== TASK TO CARRY OUT ==
Calculate how many lines in the following records hold the word "middle", and report that number without comment.

[Opening SOURCE MATERIAL section]

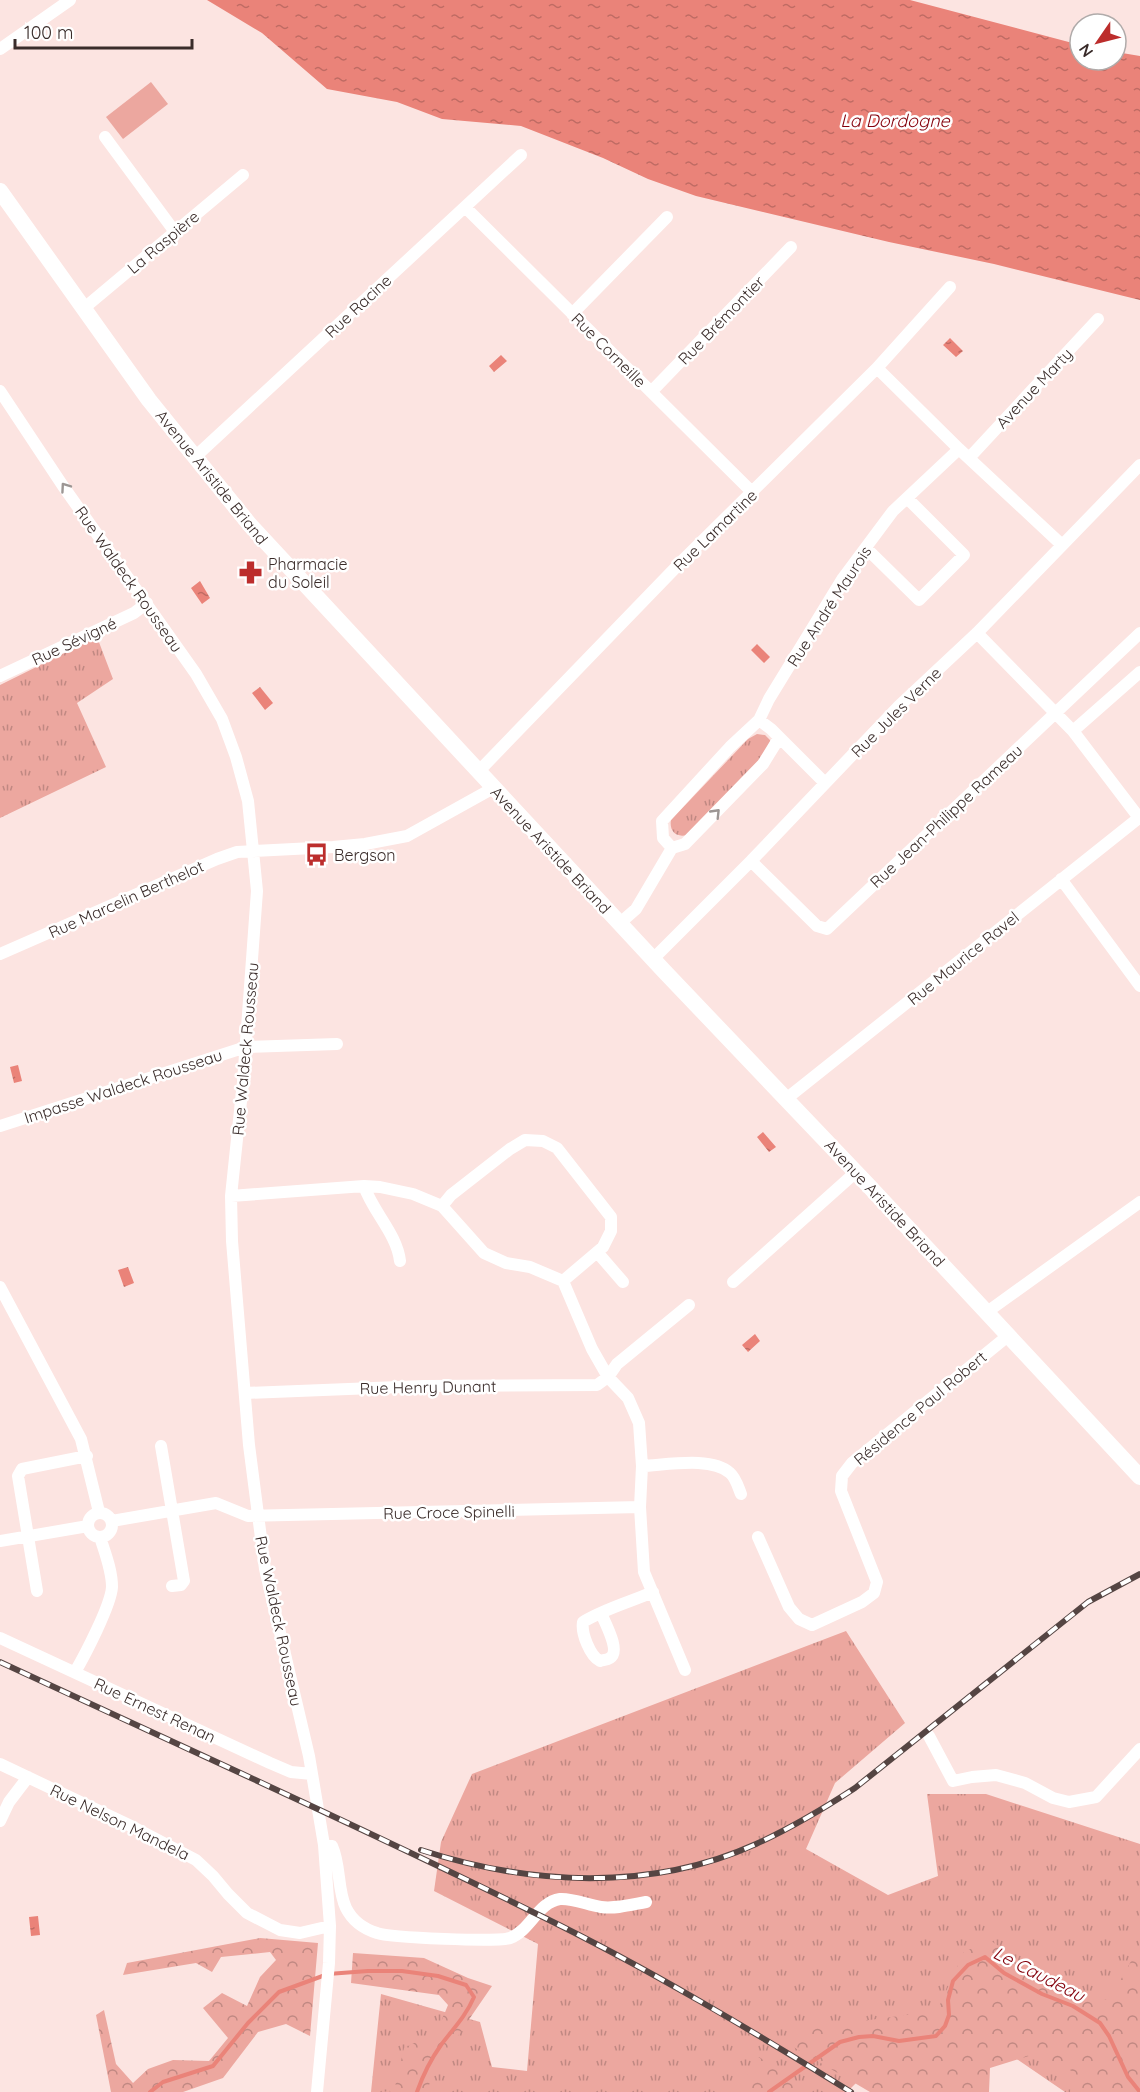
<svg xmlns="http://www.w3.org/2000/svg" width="1140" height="2092" viewBox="0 0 1140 2092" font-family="Quicksand,sans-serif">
	<defs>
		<pattern id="grass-tufts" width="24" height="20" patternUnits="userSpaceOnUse" patternTransform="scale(1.5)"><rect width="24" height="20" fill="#eca79f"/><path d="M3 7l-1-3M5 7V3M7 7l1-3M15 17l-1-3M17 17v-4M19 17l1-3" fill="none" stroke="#c08882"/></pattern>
		<pattern id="forest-crowns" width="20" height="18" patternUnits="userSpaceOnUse" patternTransform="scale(1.5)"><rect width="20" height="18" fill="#eca79f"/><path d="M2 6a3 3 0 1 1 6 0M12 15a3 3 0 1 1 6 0" fill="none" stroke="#c08882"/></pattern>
		<pattern id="water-ripples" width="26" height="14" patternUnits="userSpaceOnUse" patternTransform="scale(1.5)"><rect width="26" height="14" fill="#ea8379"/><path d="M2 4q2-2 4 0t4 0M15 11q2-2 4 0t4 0" fill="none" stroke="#bf6b63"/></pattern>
	</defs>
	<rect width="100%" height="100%" fill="#fce4e1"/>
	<path fill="url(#grass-tufts)" d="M 97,637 L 113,679 L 77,703 L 106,767 L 0,818 L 0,685 Z
		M 757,734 L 765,735 L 770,740 L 770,749 L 687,835 C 676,838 669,831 671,820 L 748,739 Z
		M 846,1631 L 905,1723 L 835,1783 L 806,1849 L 888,1895 L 938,1876 L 927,1794 L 986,1794 L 1140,1844 L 1140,2092 L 1065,2092 L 1008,2053 L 858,2081 L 847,2092 L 371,2092 L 381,1994 L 480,2022 L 492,2067 L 527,2071 L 538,1944 L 434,1891 L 441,1842 L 472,1774 Z"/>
	<path fill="url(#forest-crowns)" d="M 260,1938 L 318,1943 L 310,2036 L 286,2024 L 258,2032 L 223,2078 L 183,2092 L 111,2092 L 96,2015 L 104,2010 L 116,2064 L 133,2083 L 148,2069 L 173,2060 L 209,2061 L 228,2038 L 203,2008 L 222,1993 L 247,2006 L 260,1977 L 276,1960 L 270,1952 L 221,1957 L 212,1972 L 196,1963 L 123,1975 L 127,1963 Z
		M 990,1940 L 1026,1966 L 1092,2001 L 1110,1999 L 1140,1945 L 1140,2092 L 1070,2092 L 1074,2072 L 1035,2054 L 990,2068 L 989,2092 L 870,2092 L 790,2045 L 794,2030 L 937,2011 L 964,1952 Z
		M 353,1953 L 424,1958 L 468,1978 L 492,1986 L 433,2072 L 427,2092 L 378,2092 L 394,2091 L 404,2048 L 437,2032 L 448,2005 L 439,1995 L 351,1983 Z
		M 759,2057 L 813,2092 L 737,2092 Z"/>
	<path fill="#eca79f" d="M 151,82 L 168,104 L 123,139 L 106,117 Z"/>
	<path fill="url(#water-ripples)" d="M 207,0 L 910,0 L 1080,45 L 1080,60 L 1116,60 L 1116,52 L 1140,56 L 1140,300 L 994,264 L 889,242 L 696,196 L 648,179 L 603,158 L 521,126 L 442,119 L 397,102 L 327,89 L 262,33 Z
		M 950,338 L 963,351 L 956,357 L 943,345 Z
		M 501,355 L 507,361 L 494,372 L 489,366 Z
		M 200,581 L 210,598 L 202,604 L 191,588 Z
		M 757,644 L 770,657 L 764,663 L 751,650 Z
		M 260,687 L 273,703 L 265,710 L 252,693 Z
		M 18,1065 L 22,1081 L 14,1083 L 10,1067 Z
		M 763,1132 L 776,1147 L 769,1152 L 757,1137 Z
		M 128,1267 L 134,1283 L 124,1287 L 118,1270 Z
		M 755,1334 L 760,1341 L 748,1352 L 742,1345 Z
		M 38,1916 L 40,1935 L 31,1936 L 29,1917 Z"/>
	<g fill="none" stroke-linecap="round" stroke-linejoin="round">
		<path stroke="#ea8379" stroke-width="4" d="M 150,2092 L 163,2082 L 213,2066 L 248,2023 L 279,1992 L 328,1974 L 368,1971 L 402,1971 L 438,1976 L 466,1985 L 474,1997 C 466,2016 453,2029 441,2045 C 431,2059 423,2075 417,2092
			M 769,2092 L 840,2042 L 859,2037 L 873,2036 L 899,2041 L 936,2036 L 945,2026 L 949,2015 L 948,2000 L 953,1981 L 968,1965 L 985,1957 L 1004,1973 L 1042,1994 L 1073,2006 L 1100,2023 L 1109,2036 L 1128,2077 L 1140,2092"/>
		<path stroke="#fff" stroke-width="12" d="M 0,49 L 70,0
			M 105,137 L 175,232
			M 465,207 L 753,493
			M 83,309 L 243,175
			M 572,314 L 667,217
			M 877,368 L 959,449 L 1062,545
			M 0,391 L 63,486 L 196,674 L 222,719 L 236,757 L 248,801 L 257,891 L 243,1082 L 231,1196 L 232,1241 L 249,1445 L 265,1569 L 309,1756 L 324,1845 L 330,1926 L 329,1963 L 317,2092
			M 651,392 L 791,247
			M 195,457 L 521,155
			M 970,457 L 1098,319
			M 866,548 L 919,600 L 964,555 L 907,498
			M 977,633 L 1073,731 L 1140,819
			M 0,676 L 134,613 L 147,603
			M 1073,731 L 1140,672
			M 478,772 L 682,561 L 877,368 L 950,287
			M 825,783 L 771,729 L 759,720 L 769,699 L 843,578 L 893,511 L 959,449
			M 672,848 L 685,844 L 763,764 L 779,738
			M 751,861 L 817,926 L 827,929 L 1140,633
			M 1061,879 L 1140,986
			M 620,923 L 636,909 L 672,848 L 663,838 L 662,821 L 730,747 L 759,720
			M 0,954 L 217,859 L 237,852 L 333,847 L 365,844 L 407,836 L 488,791 L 492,787
			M 653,959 L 751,861 L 899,706 L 977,633 L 1140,465
			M 786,1099 L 1140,817
			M 0,1126 L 246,1047 L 337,1044
			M 364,1186 C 373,1212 397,1234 400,1261
			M 231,1196 L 364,1186 L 380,1187 L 413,1194 L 442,1206 L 484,1253 L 506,1263 L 530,1267 L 563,1281 L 592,1349 L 608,1377 L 628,1398 L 639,1423 L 642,1466 L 640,1507 L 644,1572 L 685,1670
			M 442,1206 L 451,1195 L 510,1149 L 525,1140 L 543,1141 L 557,1148 L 611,1217 L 611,1231 L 603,1247 L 563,1281
			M 597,1252 L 623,1282
			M 733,1282 L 856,1172
			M 0,1287 L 81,1439 L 99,1512
			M 987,1312 L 1140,1202
			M 245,1393 L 424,1386 L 597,1385 L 608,1377 L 617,1364 L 689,1305
			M 161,1446 L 184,1581 L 181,1585 L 172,1586
			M 642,1466 C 666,1465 712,1456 730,1473 C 736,1478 738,1487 741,1494
			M88 1525a12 12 0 1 1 24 0a12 12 0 1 1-24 0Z
			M 112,1521 L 216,1503 L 248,1516 L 640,1507
			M 758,1537 L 789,1607 L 799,1619 L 812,1625 L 862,1602 L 874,1593 L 877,1582 L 841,1491 L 842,1476 L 852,1463 L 1009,1335
			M 0,1541 L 88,1526
			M 37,1591 L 18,1476 L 22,1469 L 87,1456
			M 601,1613 C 605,1623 621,1651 610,1658 C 607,1660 603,1660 600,1661 C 590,1656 581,1633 583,1622 C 604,1609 630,1602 653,1592
			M 0,1638 L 270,1763 L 291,1772 L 312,1774
			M 75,1672 C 85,1655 111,1605 112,1587 C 112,1570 105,1553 100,1537
			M 929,1736 L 953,1781 L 972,1777 L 996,1775 L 1025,1783 L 1053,1798 L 1069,1802 L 1096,1797 L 1140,1749
			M 0,1764 L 133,1827 L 196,1860 L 213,1876 L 228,1894 L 247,1913 L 280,1930 L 300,1933 L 330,1926
			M 0,1821 L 9,1802 L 28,1777
			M 324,1845 L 332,1846 C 341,1866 337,1889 346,1908 C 353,1922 364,1929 377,1933 C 390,1938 499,1942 510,1938 C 530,1931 538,1902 560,1899 C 572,1898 588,1905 601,1907 C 616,1909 630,1905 646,1902"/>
		<path stroke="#fff" stroke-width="16" d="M 0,191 L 149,400 L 250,525 L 664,971 L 868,1185 L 1140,1477"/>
		<defs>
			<path id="rail" d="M 0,1662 C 181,1746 363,1828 543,1917 C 649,1969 751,2030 851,2092
				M 421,1850 C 529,1885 650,1892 756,1844 C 791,1828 823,1809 855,1788 L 1088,1602 L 1140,1574"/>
		</defs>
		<use href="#rail" stroke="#554543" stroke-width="6"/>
		<use href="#rail" stroke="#fff" stroke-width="4" stroke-dasharray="11" stroke-linecap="butt"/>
	</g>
	<defs><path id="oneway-chevron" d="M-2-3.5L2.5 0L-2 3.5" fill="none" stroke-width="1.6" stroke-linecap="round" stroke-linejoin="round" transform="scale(1.5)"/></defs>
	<g stroke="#9c9694">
		<use href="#oneway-chevron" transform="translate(65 487) rotate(-125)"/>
		<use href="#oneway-chevron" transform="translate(716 813) rotate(-46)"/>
	</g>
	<defs>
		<symbol id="pharmacy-bare" viewBox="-9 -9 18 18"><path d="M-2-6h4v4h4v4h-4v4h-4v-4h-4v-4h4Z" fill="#bc2d2c" stroke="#fff" stroke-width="2.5" paint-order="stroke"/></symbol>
		<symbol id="bus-bare" viewBox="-9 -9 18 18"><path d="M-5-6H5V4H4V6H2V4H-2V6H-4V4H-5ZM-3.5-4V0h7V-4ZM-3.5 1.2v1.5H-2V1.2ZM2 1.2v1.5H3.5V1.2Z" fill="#bc2d2c" stroke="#fff" stroke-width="2.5" paint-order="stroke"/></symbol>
	</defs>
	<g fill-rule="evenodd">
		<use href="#pharmacy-bare" x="234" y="556" width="33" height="33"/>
		<use href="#bus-bare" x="300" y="838" width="33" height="33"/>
	</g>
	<g text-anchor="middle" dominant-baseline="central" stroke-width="5" stroke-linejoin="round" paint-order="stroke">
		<g font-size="16" fill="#3a2c2a" stroke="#fff">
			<text transform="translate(163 242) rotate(-40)">La Raspière</text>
			<text transform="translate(358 306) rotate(-43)">Rue Racine</text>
			<text transform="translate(721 320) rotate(-46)">Rue Brémontier</text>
			<text transform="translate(609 350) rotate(45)">Rue Corneille</text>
			<text transform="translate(1034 388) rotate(-47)">Avenue Marty</text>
			<text transform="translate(212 477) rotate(51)">Avenue Aristide Briand</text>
			<text transform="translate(715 530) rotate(-44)">Rue Lamartine</text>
			<text transform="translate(129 579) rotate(55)">Rue Waldeck Rousseau</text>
			<text transform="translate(829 606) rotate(-57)">Rue André Maurois</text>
			<text transform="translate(74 641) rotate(-25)">Rue Sévigné</text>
			<text transform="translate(896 712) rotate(-45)">Rue Jules Verne</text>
			<text transform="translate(946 816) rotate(-43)">Rue Jean-Philippe Rameau</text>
			<text transform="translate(551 850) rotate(47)">Avenue Aristide Briand</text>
			<text transform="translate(126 899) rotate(-24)">Rue Marcelin Berthelot</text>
			<text transform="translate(963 958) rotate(-39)">Rue Maurice Ravel</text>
			<text transform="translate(245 1049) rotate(-85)">Rue Waldeck Rousseau</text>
			<text transform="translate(123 1086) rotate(-18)">Impasse Waldeck Rousseau</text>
			<text transform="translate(885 1203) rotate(47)">Avenue Aristide Briand</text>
			<text transform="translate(428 1387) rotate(-1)">Rue Henry Dunant</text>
			<text transform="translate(920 1408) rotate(-40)">Résidence Paul Robert</text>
			<text transform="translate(449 1512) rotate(-1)">Rue Croce Spinelli</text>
			<text transform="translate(279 1621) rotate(78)">Rue Waldeck Rousseau</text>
			<text transform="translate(155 1710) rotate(25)">Rue Ernest Renan</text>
			<text transform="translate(120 1822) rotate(26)">Rue Nelson Mandela</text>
		</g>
		<g font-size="16" fill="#3a2c2a" stroke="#fff" text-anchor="start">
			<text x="268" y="564">Pharmacie<tspan x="268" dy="18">du Soleil</tspan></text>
			<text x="334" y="855">Bergson</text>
		</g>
		<g font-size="18" font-style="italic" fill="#84000b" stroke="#fff">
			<text x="895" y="120">La Dordogne</text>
			<text transform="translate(1039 1974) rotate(27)">Le Caudeau</text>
		</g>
	</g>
	<g transform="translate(1098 42) rotate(235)"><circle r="28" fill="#ffffff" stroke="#b0abaa" stroke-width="1.5"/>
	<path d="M0-4.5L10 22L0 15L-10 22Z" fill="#bc2d2c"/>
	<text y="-9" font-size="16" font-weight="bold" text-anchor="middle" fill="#3a2c2a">N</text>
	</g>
	<path d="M15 39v9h177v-9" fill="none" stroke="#3a2c2a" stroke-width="3"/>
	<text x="24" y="39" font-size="18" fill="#3a2c2a" stroke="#ffffff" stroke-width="4.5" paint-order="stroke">100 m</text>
</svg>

[Closing SOURCE MATERIAL section]

== SOLUTION FOR THIS PROBLEM ==
2